Sitayana
As the title suggests, Amish’s Sita: Warrior of Mithila, the second in his Ram Chandra series, presents an entirely new Sita, one of his own making. Here, she is a woman trained to fight and to rule a kingdom, very different from the person we encounter in the more traditional versions of the story. She is an equal partner to Ram in every way, almost his superior at some moments. The backdrop of Sita’s growth into a daring warrior and an able administrator are the trade wars being forced upon the kingdoms of the Sapt Sindhu by the Lankans. Sita uses all her skills, martial as well as diplomatic, to protect Mithila and those whom she loves. Along the way, she marries Ram and a new adventure begins, one that will place her in even greater danger but also bring her to the zenith of her destiny.
Sita’s story is one strand in the larger narrative Amish is creating. He tells his readers that the series has the structure of a ‘hyper-link’ where multiple narratives collide in the final book. As Scion of Ikshvaku gives us Ram’s backstory, so here, we have Sita’s. But the reason for this new characterisation is a plot event that Amish is developing—I would love to tell you what that is, but I fear that it would break a certain tension in the book.
Amish also pulls his earlier efforts at creating a fantasy universe in to the Ram Chandra series. The Vayuputras and the Meluhaputras loom large behind the avaricious Lankans, the princes of Ayodhya and the daughters of Mithila, almost like puppeteers. Charged with protecting the ‘divine land of India’, the Putras are led by the great sages Vashistha and Vishwamitra, once deadly rivals but now bound to the same glorious mission.
Amish’s book is an astounding mish-mash of motifs, elements, characters, incidents and relationships from an almost unthinkable array of sources. There are bits and pieces from myth—for example, he transposes the story of shooting through the eye of the revolving fish from Draupadi’s swayamvar to Sita’s—but recent controversies like jallikattu make an appearance, too. A ‘Nirbhaya’ like rape case colours the life of one of the minor characters, and eventually, has enormous implications for what happens to Ram. The story is punctuated by visions of all that ‘India’ could and should be—ideas from Plato’s Republic are recast(e) as an appropriate model for social divisions and hierarchy in India. There’s very little in the story that is original (which hardly matters), but what is utterly unique is the way it has all been put together.

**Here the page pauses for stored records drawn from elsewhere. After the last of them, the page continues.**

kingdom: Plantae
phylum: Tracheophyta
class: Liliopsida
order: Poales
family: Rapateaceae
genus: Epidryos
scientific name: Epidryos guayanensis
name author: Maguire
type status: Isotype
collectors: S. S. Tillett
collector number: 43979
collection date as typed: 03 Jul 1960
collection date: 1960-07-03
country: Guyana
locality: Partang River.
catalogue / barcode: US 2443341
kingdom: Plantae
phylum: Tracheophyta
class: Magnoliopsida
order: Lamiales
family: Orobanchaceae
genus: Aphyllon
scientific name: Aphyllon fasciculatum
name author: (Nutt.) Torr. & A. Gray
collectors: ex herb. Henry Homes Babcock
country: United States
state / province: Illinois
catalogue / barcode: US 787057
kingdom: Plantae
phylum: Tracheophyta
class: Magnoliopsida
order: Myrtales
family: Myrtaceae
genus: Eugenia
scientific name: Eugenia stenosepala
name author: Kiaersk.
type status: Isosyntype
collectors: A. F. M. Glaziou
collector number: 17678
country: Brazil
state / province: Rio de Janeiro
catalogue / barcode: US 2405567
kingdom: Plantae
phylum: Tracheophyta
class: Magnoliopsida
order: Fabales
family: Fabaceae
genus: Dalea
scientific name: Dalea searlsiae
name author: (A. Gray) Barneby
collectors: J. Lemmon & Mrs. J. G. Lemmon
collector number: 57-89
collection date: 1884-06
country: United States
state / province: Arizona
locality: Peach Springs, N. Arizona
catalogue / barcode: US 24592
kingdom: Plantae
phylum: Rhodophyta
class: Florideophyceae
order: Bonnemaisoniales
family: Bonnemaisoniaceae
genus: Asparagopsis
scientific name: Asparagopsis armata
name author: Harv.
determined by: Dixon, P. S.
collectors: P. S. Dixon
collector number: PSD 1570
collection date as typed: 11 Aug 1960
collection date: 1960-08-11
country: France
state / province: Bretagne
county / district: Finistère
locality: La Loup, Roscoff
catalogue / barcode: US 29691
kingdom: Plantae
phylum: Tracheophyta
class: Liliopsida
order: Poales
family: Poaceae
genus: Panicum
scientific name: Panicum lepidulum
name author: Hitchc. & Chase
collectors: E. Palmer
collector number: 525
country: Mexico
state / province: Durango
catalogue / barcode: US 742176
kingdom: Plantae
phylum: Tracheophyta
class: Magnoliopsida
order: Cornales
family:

It is precisely here, in these unexpected rewritings of stories that we all know, that Amish’s enormous success lies. There are magnificent and deadly weapons but they are parsed as chemical and biological. Sita’s spoken idiom includes such phrases as “O wow!” and “Yeah, great!” Dharma exists, as does the need to protect it for the common good. But the world where all this is happening is an imagined ‘India’, under threat from within and without. Amish has found the pulse of a nation that is redefining itself, that seeks its vision of its real future in its mythical past.